## Input
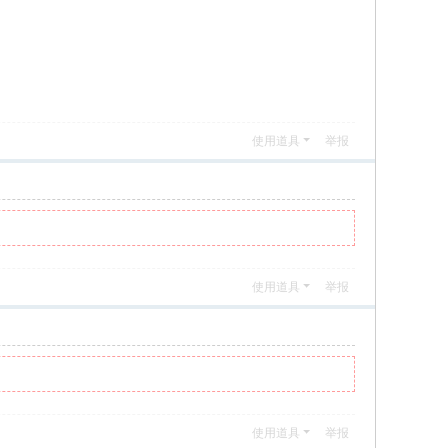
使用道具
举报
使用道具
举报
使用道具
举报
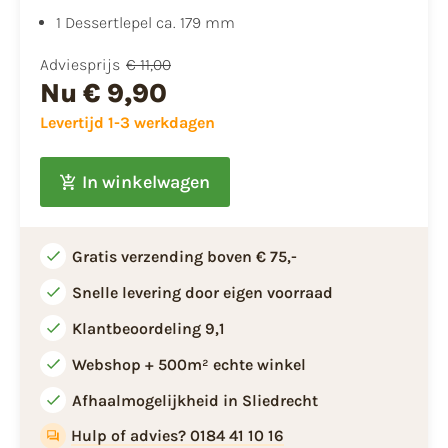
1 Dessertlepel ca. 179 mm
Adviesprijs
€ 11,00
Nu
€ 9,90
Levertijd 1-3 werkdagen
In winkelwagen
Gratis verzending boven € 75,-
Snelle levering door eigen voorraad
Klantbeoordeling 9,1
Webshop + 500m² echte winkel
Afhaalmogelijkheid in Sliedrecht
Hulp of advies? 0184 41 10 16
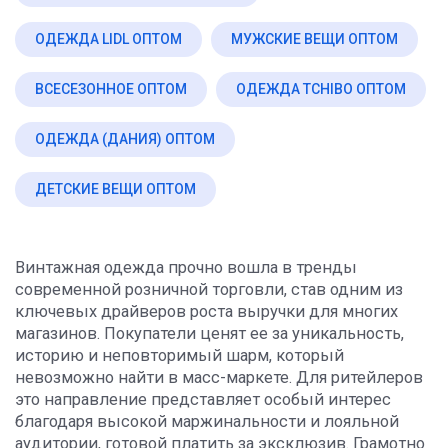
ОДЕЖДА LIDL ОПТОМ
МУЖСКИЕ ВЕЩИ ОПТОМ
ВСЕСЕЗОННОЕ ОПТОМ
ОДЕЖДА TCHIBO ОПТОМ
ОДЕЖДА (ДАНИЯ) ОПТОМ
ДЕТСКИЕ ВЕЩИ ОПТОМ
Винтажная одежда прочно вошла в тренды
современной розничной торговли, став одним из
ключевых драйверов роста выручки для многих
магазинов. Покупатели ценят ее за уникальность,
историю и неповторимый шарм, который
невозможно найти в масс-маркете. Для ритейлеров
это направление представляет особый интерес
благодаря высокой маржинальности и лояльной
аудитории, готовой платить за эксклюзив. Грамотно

## What is expected
Rewrite the text of every entry above, putting "Catalogusprijs" wherever "Adviesprijs" appears and keeping everything else the same. Omit the pictures from your answer.

## Written response
使用道具
举报
使用道具
举报
使用道具
举报
1 Dessertlepel ca. 179 mm
Catalogusprijs
€ 11,00
Nu
€ 9,90
Levertijd 1-3 werkdagen
In winkelwagen
Gratis verzending boven € 75,-
Snelle levering door eigen voorraad
Klantbeoordeling 9,1
Webshop + 500m² echte winkel
Afhaalmogelijkheid in Sliedrecht
Hulp of advies? 0184 41 10 16
ОДЕЖДА LIDL ОПТОМ
МУЖСКИЕ ВЕЩИ ОПТОМ
ВСЕСЕЗОННОЕ ОПТОМ
ОДЕЖДА TCHIBO ОПТОМ
ОДЕЖДА (ДАНИЯ) ОПТОМ
ДЕТСКИЕ ВЕЩИ ОПТОМ
Винтажная одежда прочно вошла в тренды
современной розничной торговли, став одним из
ключевых драйверов роста выручки для многих
магазинов. Покупатели ценят ее за уникальность,
историю и неповторимый шарм, который
невозможно найти в масс-маркете. Для ритейлеров
это направление представляет особый интерес
благодаря высокой маржинальности и лояльной
аудитории, готовой платить за эксклюзив. Грамотно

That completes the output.